#### Record set ####

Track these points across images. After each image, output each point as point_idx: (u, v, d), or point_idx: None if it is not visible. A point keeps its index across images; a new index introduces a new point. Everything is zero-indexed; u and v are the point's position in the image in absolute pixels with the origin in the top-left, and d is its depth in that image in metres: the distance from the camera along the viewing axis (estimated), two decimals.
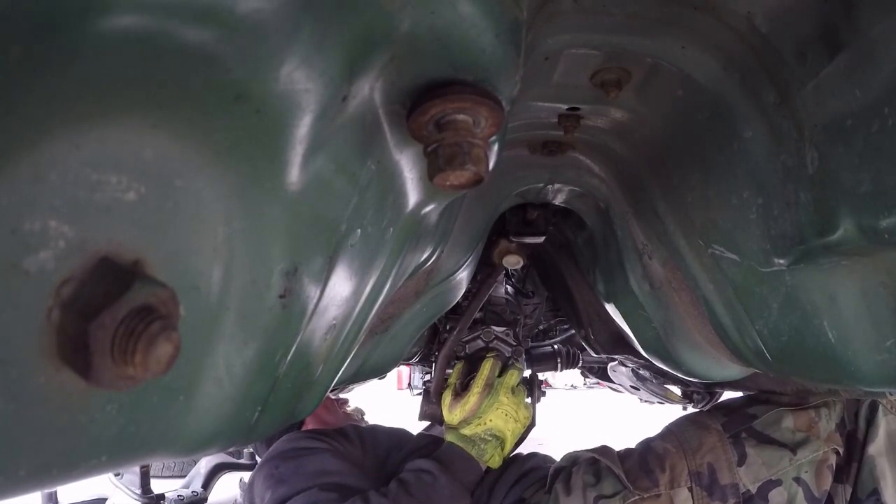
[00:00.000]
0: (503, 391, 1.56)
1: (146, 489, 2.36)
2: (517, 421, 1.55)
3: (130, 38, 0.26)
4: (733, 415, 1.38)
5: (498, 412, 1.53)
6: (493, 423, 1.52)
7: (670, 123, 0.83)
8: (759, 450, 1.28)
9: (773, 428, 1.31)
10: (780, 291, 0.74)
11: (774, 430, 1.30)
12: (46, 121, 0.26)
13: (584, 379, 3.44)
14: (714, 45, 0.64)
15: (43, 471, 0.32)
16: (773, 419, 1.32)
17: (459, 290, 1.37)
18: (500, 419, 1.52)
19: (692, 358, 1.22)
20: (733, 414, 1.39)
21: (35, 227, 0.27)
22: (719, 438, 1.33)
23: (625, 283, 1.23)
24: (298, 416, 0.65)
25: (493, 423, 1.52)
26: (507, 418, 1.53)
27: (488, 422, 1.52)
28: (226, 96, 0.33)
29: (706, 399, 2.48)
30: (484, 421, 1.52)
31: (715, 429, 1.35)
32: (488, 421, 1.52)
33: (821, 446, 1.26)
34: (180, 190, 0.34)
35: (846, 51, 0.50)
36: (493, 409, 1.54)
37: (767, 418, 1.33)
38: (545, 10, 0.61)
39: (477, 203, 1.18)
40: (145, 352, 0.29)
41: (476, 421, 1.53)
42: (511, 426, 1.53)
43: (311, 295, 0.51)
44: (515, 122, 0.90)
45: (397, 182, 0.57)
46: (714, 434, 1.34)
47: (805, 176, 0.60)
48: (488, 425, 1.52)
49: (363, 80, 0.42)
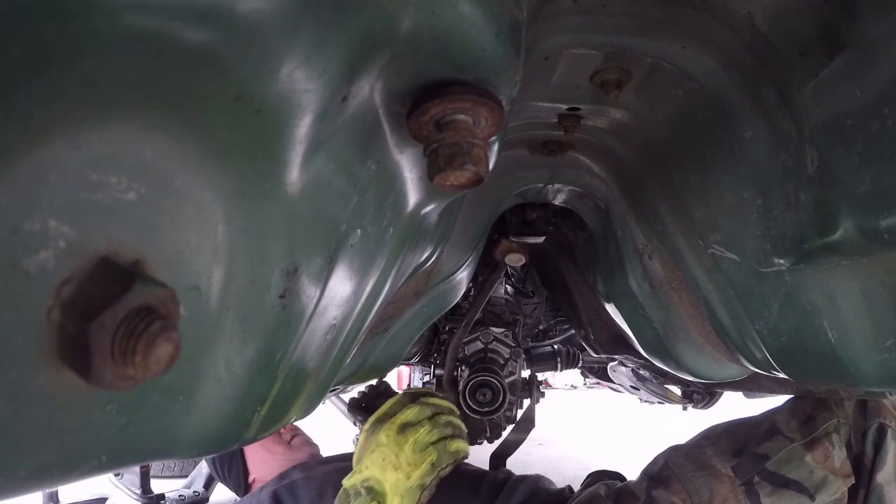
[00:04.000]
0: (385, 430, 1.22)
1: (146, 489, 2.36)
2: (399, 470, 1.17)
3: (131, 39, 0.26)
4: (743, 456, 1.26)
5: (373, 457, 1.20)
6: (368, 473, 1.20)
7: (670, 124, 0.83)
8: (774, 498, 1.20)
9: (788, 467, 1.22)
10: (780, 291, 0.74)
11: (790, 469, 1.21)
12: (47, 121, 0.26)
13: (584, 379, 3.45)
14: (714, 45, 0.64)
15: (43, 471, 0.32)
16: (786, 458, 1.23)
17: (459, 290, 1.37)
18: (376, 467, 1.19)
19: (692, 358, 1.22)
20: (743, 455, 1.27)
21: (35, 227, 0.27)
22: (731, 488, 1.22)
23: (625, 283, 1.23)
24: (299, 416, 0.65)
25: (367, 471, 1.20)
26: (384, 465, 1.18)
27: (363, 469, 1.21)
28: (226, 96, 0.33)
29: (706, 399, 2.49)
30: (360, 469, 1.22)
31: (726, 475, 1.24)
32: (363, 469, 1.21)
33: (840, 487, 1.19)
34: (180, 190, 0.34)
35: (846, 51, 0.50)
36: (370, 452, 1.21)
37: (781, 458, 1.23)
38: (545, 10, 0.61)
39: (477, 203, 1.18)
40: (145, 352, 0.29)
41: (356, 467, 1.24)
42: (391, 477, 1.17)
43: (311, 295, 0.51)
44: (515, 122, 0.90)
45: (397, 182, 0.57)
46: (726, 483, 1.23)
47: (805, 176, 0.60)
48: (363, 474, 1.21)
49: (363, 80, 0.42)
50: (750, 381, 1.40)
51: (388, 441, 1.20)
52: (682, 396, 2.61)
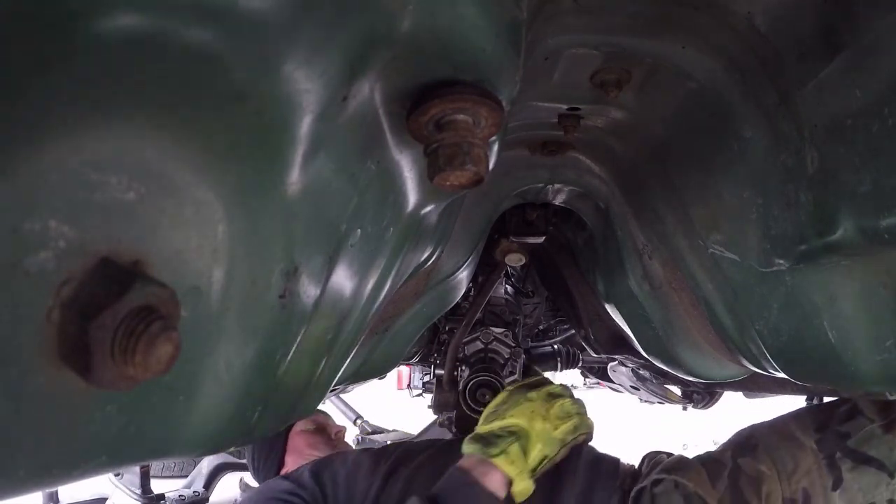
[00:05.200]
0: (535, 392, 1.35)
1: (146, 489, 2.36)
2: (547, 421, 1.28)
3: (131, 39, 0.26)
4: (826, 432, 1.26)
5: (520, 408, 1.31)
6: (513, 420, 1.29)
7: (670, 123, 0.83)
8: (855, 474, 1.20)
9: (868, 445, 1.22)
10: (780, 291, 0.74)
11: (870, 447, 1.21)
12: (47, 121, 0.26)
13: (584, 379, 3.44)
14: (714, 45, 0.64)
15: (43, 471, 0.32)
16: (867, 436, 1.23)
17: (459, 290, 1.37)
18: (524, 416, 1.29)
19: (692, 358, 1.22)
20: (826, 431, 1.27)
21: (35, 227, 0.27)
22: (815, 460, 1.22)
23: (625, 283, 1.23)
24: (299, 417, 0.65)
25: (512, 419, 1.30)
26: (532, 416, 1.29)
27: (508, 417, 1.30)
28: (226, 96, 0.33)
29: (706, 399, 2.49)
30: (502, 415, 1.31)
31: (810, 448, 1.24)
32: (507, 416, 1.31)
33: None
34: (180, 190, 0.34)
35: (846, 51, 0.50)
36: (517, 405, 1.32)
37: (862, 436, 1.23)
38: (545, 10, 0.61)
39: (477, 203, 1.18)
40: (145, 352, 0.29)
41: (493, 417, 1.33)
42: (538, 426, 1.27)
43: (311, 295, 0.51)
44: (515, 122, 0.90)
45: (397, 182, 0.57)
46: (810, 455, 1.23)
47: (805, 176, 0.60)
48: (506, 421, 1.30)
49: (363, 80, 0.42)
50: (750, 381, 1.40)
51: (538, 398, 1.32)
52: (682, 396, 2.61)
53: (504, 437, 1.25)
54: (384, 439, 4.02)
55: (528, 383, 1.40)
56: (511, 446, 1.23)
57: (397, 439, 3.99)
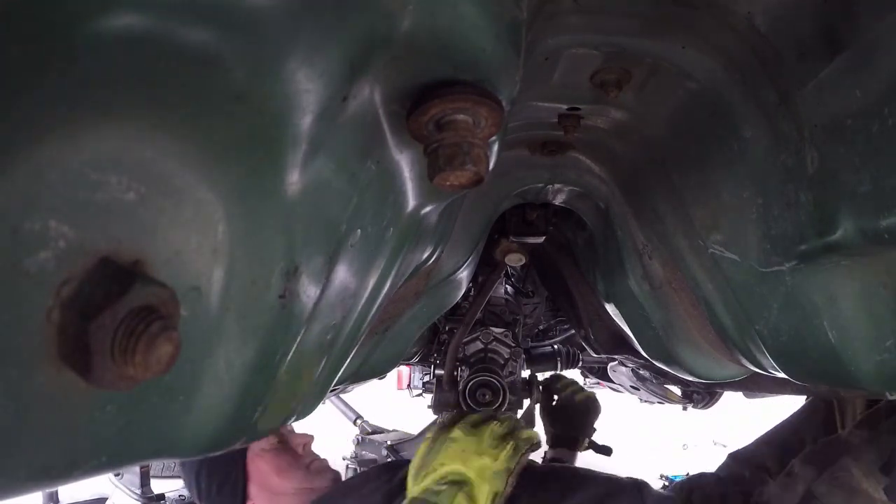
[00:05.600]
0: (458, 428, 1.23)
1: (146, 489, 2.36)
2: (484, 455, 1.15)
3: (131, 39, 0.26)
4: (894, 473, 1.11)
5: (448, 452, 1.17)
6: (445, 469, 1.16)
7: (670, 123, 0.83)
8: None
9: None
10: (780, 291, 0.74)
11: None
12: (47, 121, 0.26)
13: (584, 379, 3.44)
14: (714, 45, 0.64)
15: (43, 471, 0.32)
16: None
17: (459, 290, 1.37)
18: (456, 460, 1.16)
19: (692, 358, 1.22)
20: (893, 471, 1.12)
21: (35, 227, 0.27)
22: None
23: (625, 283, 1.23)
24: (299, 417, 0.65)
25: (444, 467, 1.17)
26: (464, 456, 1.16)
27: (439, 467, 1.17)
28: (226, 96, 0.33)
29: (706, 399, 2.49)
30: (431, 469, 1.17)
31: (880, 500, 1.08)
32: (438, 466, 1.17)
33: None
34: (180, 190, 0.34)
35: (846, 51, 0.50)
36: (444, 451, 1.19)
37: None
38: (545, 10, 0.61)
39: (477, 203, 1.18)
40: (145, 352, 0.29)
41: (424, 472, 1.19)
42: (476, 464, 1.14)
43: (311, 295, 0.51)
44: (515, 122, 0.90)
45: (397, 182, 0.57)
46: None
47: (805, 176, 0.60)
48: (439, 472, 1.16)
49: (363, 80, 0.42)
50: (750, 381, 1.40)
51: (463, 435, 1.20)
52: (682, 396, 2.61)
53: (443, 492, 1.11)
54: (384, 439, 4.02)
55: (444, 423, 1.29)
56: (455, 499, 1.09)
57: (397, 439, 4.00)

####
#### Record set ####

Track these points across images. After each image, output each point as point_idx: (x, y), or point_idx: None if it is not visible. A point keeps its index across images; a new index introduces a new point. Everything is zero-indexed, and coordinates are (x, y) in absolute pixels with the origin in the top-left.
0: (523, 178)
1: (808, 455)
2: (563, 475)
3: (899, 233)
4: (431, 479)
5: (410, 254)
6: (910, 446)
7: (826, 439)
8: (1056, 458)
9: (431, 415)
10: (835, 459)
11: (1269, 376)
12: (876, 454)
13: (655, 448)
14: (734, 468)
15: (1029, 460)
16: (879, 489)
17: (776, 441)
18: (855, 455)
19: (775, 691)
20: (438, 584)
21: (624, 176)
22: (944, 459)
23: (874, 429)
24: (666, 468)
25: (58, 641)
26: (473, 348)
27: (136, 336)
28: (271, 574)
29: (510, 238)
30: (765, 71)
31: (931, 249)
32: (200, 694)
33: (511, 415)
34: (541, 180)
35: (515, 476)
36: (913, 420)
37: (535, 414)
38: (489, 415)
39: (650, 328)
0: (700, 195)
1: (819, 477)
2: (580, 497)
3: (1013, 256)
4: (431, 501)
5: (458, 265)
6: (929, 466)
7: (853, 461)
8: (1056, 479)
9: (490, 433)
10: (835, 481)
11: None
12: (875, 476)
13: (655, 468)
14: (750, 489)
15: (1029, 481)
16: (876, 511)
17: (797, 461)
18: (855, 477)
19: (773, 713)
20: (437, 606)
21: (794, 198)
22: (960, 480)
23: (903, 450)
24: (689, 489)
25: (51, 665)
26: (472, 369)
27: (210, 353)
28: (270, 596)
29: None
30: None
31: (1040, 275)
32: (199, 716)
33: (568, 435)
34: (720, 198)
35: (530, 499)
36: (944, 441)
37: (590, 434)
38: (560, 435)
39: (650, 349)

####

◆ What to do: Return each line of the data that contains the string "keeps".

◆ Response:
Track these points across images. After each image, output each point as point_idx: (u, v, d), or point_idx: None if it is not visible. A point keeps its index across images; a new index introduces a new point. Everything is zero-indexed; u and v are the point's position in the image in absolute pixels with the origin in the top-left, and d is its depth in that image in metres: the distance from the camera along the viewing axis (estimated), two decimals.
Track these points across images. After each image, output each point as point_idx: (x, y), or point_idx: None if it is not visible. A point keeps its index across images; a new index introduces a new point. Everything is zero-indexed, and coordinates are (x, y) in absolute pixels with the origin in the top-left.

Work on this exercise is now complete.